GOAL OF THE EXERCISE →
Copy the passage of the stall recovery essay below from "We then take" to "back to earth)", and replace "roadmap" with "blueprint".

DOCUMENT SECTION →

Regaining Lift: A Stall Recovery Guide for Life

“Time doesn’t heal emotional pain, you need to learn how to let go.” ― Roy T. Bennett, The Light in the Heart

During my adolescence, I was bullied relentlessly for over two years.

It was one of the most challenging periods of my life. I was at boarding school at the time. Halfway across the world from my parents. I felt isolated and alone. So, I withdrew.

That was how I defended myself.

Fast forward several years, long after the bullying stopped, those defences turned into a prison. The more I struggled against them, the stronger the walls became. Eventually, that prison became a fortress, and I found myself in a deep depression that lasted over a decade.

It wasn’t until I came home from work one day that something changed.

I found my son playing on the living room floor. All he wanted was to play with his dada. I remember looking at him without feeling anything – not a shred of joy. I wanted nothing to do with him. At that moment the shame was too much. I went to my room, closed the door, and began to cry.

The walls came crashing down.

Then, something remarkable happened. I found the bottom of the pool. I recall looking around the room with such clarity. It was like I was using my eyes for the first time. And I knew what I had to do. Something I’d been putting off for years. This time I didn’t hesitate.

I picked up the phone and called for professional help.

The Mistake I Made

Now, I’d like to say the rest was history. But that’s not how this story ends. Rather, it’s how it started.

A big mistake I made was thinking that waking up would happen instantaneously. Like my alarm going off in the morning. 

That somehow the grand cosmic reason for my being would become apparent, and I would live happily ever after. (What a dope.)

The brutal reality is that letting go is a slow, arduous process. (On second thought, it’s just like my alarm going off in the morning!) It’s a process we must practice over and over again. 

We first recognise that we’re struggling, and then we let go – we sink into our emotions. Once we find our feet again in the present – once we find the clarity and perspective we need – we push off the pool floor and rise to the surface. 

We then take a much-needed breather before repeating the whole process over again.

A Stall Recovery Guide for Life

Of course, this is far easier said than done – especially if you have been clinging to your defences for a long time. 

So, we need a roadmap – a set of steps we can follow to help us do that – to first shed our defences and then find the strength to pick up our swords and fight for the life we want. 

This brings me full circle to the stall recovery pilots employ in real life. I believe the series of steps they take provide a useful framework that we can use to recover whenever we suffer from a loss of lift in life. Happily, it follows an easy-to-remember acronym I made up called RAPID, which stands for:

  • Recognise (take the autopilot out)
  • Accept (let go of the controls)
  • Push the nose down (come back to earth)
  • Increase thrust (protect your energy)
  • Do it again (climb away/pitch back up.)

This RAPID framework also provides a neat structure for my high-flying book. I plan to do a deep dive into each of these sections over the coming months as I go about researching/writing it.

EXCERPTED DATA →
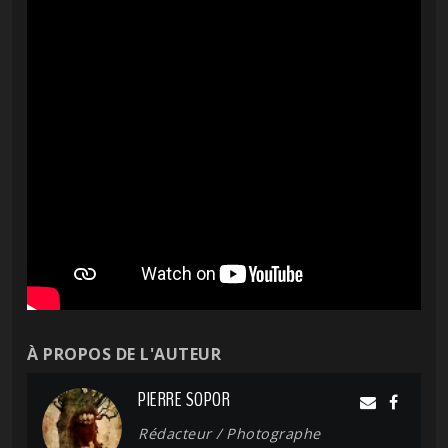
À PROPOS DE L'AUTEUR
PIERRE SOPOR
Rédacteur / Photographe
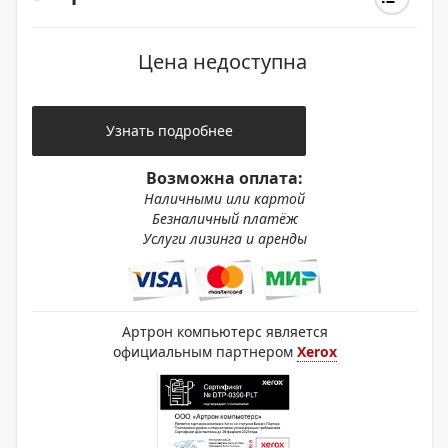
Цена недоступна
Узнать подробнее
Возможна оплата:
Наличными или картой
Безналичный платёж
Услуги лизинга и аренды
Артрон компьютерс является
официальным партнером
Xerox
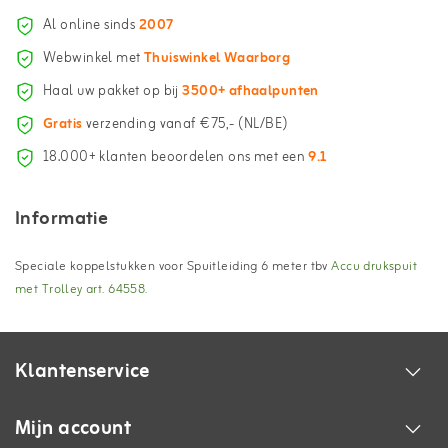
Al online sinds
2007
Webwinkel met
Thuiswinkel Waarborg
Haal uw pakket op bij
3500+ afhaalpunten
Gratis
verzending vanaf €75,- (NL/BE)
18.000+ klanten beoordelen ons met een
9.1
Informatie
Speciale koppelstukken voor Spuitleiding 6 meter tbv
Accu drukspuit
met Trolley art. 64558.
Klantenservice
Mijn account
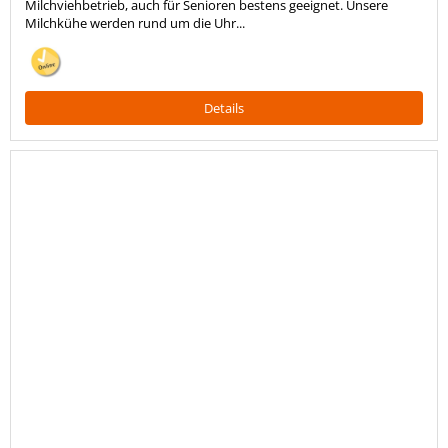
Milchviehbetrieb, auch für Senioren bestens geeignet. Unsere
Milchkühe werden rund um die Uhr...
Details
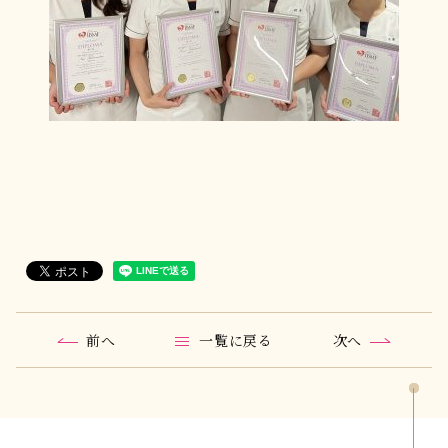
前
へ
一覧に戻る
次
へ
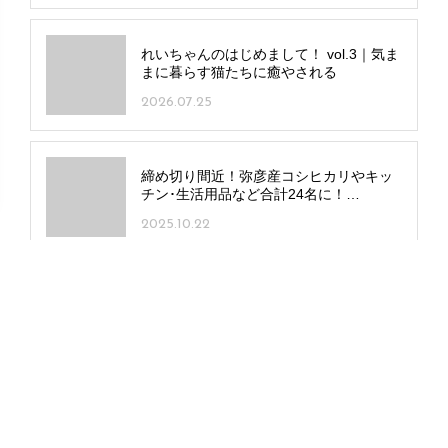
れいちゃんのはじめまして！ vol.3｜気ま
まに暮らす猫たちに癒やされる
2026.07.25
締め切り間近！弥彦産コシヒカリやキッ
チン･生活用品など合計24名に！
10/24(金)締め切り分応募受付中
2025.10.22
12月25日発売！Komachi最新号特集は
「気になる新店134」
2025.12.25
聖籠町の田園に癒やしのサウナ施設
「The Hidden Hygge 慧（ケイ）」オー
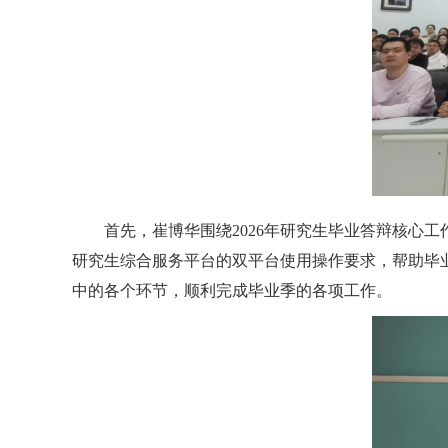
首先，崔博华
围绕
2026
年研究生毕业答辩核心工
研究生综合服务平台的双平台
使用
操作
要求，帮助毕
中的各个环节
，
顺利完成毕业季的各项工作
。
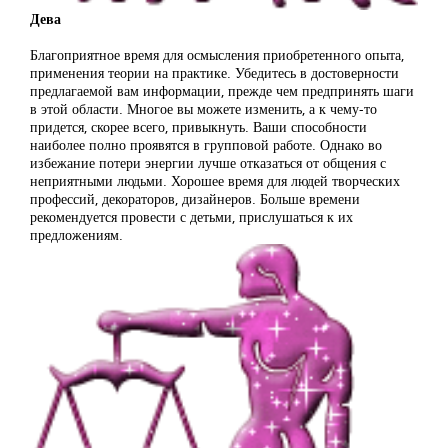
Дева
Благоприятное время для осмысления приобретенного опыта,
применения теории на практике. Убедитесь в достоверности
предлагаемой вам информации, прежде чем предпринять шаги
в этой области. Многое вы можете изменить, а к чему-то
придется, скорее всего, привыкнуть. Ваши способности
наиболее полно проявятся в групповой работе. Однако во
избежание потери энергии лучше отказаться от общения с
неприятными людьми. Хорошее время для людей творческих
профессий, декораторов, дизайнеров. Больше времени
рекомендуется провести с детьми, прислушаться к их
предложениям.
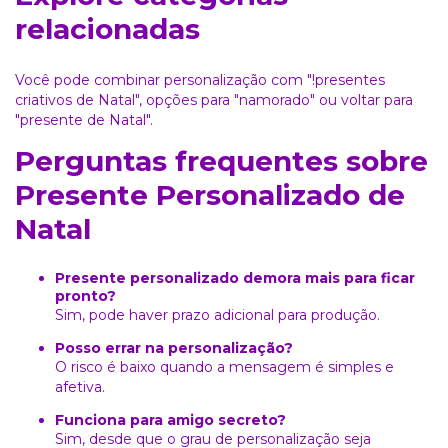
relacionadas
Você pode combinar personalização com
"!presentes
criativos de Natal"
, opções para
"namorado"
ou voltar para
"presente de Natal"
.
Perguntas frequentes sobre
Presente Personalizado de
Natal
Presente personalizado demora mais para ficar
pronto?
Sim, pode haver prazo adicional para produção.
Posso errar na personalização?
O risco é baixo quando a mensagem é simples e
afetiva.
Funciona para amigo secreto?
Sim, desde que o grau de personalização seja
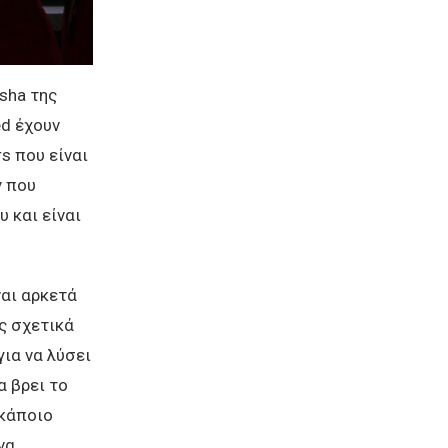
ysha της
ed έχουν
rs που είναι
y που
 και είναι
ναι αρκετά
ς σχετικά
ια να λύσει
α βρει το
 κάποιο
να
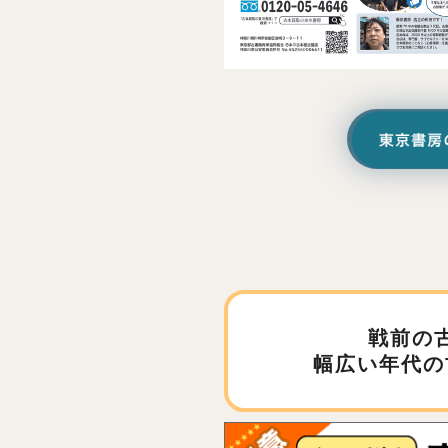
戦前の
幅広い年代の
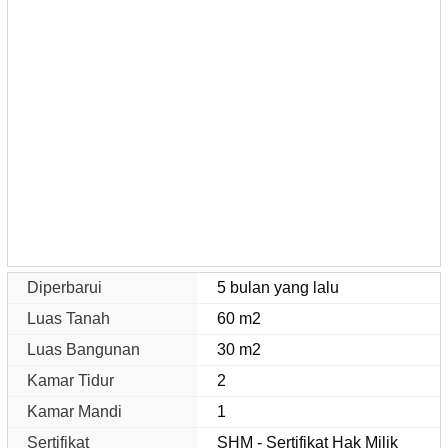
Diperbarui
5 bulan yang lalu
Luas Tanah
60 m2
Luas Bangunan
30 m2
Kamar Tidur
2
Kamar Mandi
1
Sertifikat
SHM - Sertifikat Hak Milik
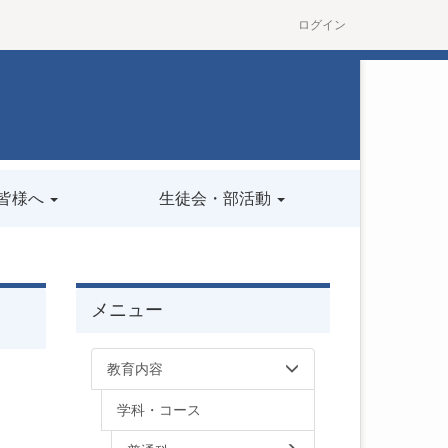
ログイン
皆様へ
生徒会・部活動
メニュー
教育内容
学科・コース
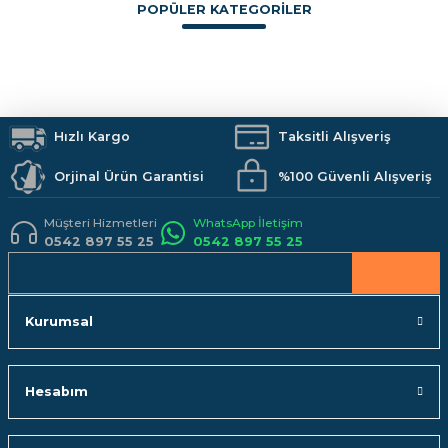
POPÜLER KATEGORİLER
Sitemize ilk yorumu siz yapın!
Ürün resmi kalitesiz, bozuk veya görüntülenemiyor.
Ürün açıklamasında eksik bilgiler bulunuyor.
Boya
İzolasyon
Vitrifiye
Hırdavat
Makine ve El Aletleri
Armatürler
Deneyimini Paylaş
Ürün bilgilerinde hatalar bulunuyor.
Duş Sistemleri
Banyo Aksesuarları
Mutfak
Kamp Malzemeleri
Ürün fiyatı diğer sitelerden daha pahalı.
İş Güvenliği
Hızlı Kargo
Hobi Malzemeleri
Taksitli Alışveriş
Bu ürüne benzer farklı alternatifler olmalı.
Orjinal Ürün Garantisi
%100 Güvenli Alışveriş
Müşteri Hizmetleri
WhatsApp İletişim
0542 897 55 25
0542 897 55 25
Gönder
Kurumsal
Hesabım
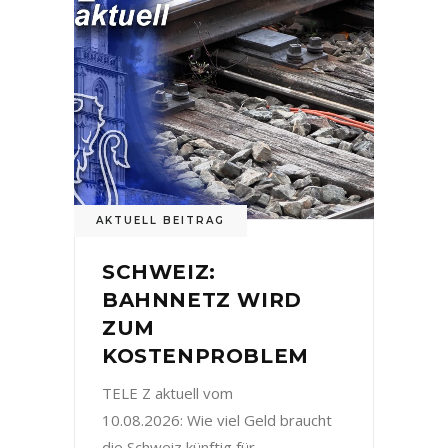
AKTUELL BEITRAG
SCHWEIZ:
BAHNNETZ WIRD
ZUM
KOSTENPROBLEM
TELE Z aktuell vom
10.08.2026: Wie viel Geld braucht
die Schweiz künftig für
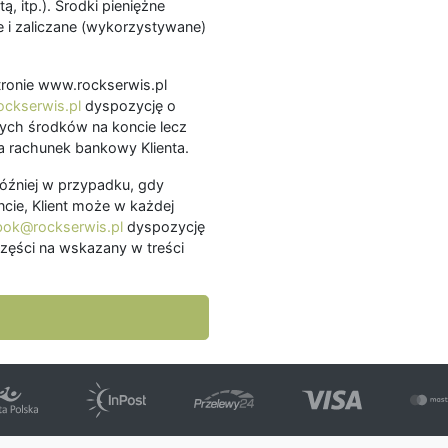
ą, itp.). Środki pieniężne
 i zaliczane (wykorzystywane)
.
 stronie www.rockserwis.pl
ckserwis.pl
dyspozycję o
ch środków na koncie lecz
 rachunek bankowy Klienta.
później w przypadku, gdy
cie, Klient może w każdej
bok@rockserwis.pl
dyspozycję
zęści na wskazany w treści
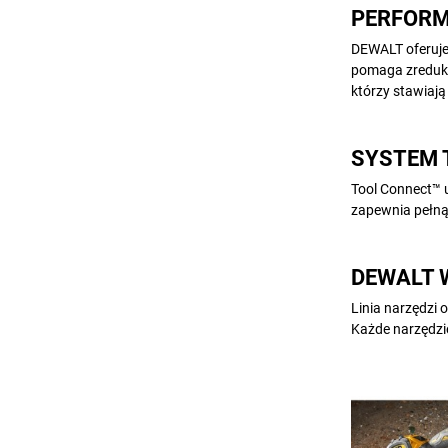
PERFORM
DEWALT oferuje
pomaga zredukow
którzy stawiają
SYSTEM 
Tool Connect™ 
zapewnia pełną
DEWALT W
Linia narzędzi
Każde narzędzi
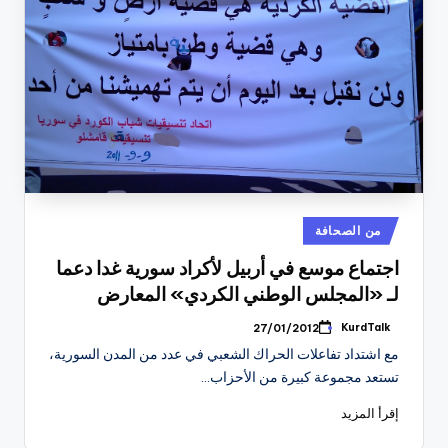
نُشر
من الصحافة
في
اجتماع موسع في أربيل لأكراد سورية غدا دعما
لـ «المجلس الوطني الكردي» المعارض
KurdTalk
27/01/2012
تمّ
النشر
مع اشتداد تفاعلات الحراك الشعبي في عدد من المدن السورية،
بواسطة
تستعد مجموعة كبيرة من الأحزاب…
إقرأ المزيد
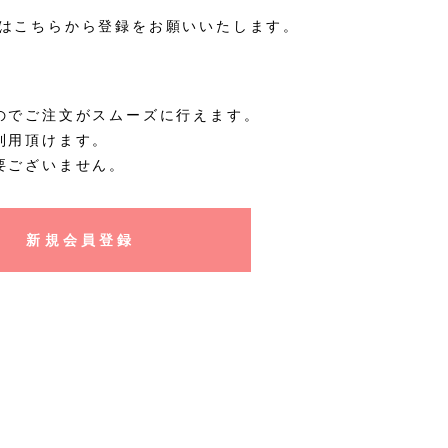
はこちらから登録をお願いいたします。
のでご注文がスムーズに行えます。
利用頂けます。
要ございません。
新規会員登録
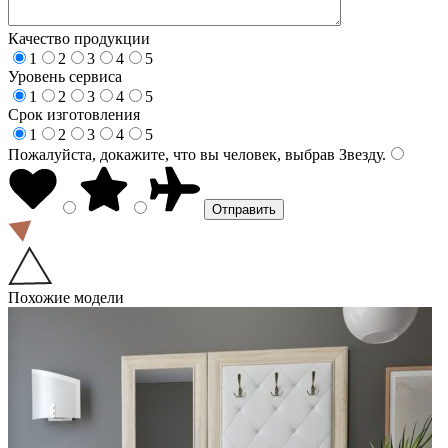
Качество продукции
1
2
3
4
5
Уровень сервиса
1
2
3
4
5
Срок изготовления
1
2
3
4
5
Пожалуйста, докажите, что вы человек, выбрав
Звезду
.
Похожие модели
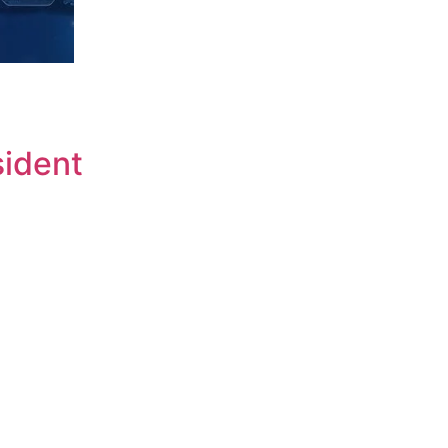
sident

WRITTEN REPLY →
We then take a much-needed breather before repeating the whole process over again.

A Stall Recovery Guide for Life

Of course, this is far easier said than done – especially if you have been clinging to your defences for a long time. 

So, we need a blueprint – a set of steps we can follow to help us do that – to first shed our defences and then find the strength to pick up our swords and fight for the life we want. 

This brings me full circle to the stall recovery pilots employ in real life. I believe the series of steps they take provide a useful framework that we can use to recover whenever we suffer from a loss of lift in life. Happily, it follows an easy-to-remember acronym I made up called RAPID, which stands for:

  • Recognise (take the autopilot out)
  • Accept (let go of the controls)
  • Push the nose down (come back to earth)